+++ Information shown

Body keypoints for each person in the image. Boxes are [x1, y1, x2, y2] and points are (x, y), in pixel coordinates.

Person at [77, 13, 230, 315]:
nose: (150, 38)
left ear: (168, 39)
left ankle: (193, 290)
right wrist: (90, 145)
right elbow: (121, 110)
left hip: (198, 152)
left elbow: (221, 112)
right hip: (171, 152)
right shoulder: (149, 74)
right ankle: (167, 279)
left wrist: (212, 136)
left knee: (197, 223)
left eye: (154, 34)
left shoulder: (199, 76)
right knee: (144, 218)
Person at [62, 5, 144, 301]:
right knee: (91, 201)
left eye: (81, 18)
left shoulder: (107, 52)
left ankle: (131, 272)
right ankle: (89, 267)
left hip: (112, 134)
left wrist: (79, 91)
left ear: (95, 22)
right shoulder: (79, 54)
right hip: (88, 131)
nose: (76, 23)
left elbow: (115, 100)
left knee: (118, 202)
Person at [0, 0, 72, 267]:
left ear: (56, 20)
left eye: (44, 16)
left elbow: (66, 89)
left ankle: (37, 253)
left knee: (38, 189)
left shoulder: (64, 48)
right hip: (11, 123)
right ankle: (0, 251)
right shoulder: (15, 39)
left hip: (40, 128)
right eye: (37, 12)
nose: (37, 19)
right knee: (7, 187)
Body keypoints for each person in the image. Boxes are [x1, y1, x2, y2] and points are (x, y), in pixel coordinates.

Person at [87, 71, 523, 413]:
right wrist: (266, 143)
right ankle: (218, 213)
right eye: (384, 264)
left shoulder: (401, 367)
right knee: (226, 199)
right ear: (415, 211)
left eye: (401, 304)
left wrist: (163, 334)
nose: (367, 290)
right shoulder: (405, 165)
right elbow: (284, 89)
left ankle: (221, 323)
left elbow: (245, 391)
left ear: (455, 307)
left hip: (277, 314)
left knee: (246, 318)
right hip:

++++++

Looking at the data above, return every line from the one with "nose: (37, 19)" down to the one with "left ear: (455, 307)", exactly and inclusively.

nose: (37, 19)
right knee: (7, 187)
Body keypoints for each person in the image. Boxes are [x1, y1, x2, y2] and points are (x, y), in pixel coordinates.

Person at [87, 71, 523, 413]:
right wrist: (266, 143)
right ankle: (218, 213)
right eye: (384, 264)
left shoulder: (401, 367)
right knee: (226, 199)
right ear: (415, 211)
left eye: (401, 304)
left wrist: (163, 334)
nose: (367, 290)
right shoulder: (405, 165)
right elbow: (284, 89)
left ankle: (221, 323)
left elbow: (245, 391)
left ear: (455, 307)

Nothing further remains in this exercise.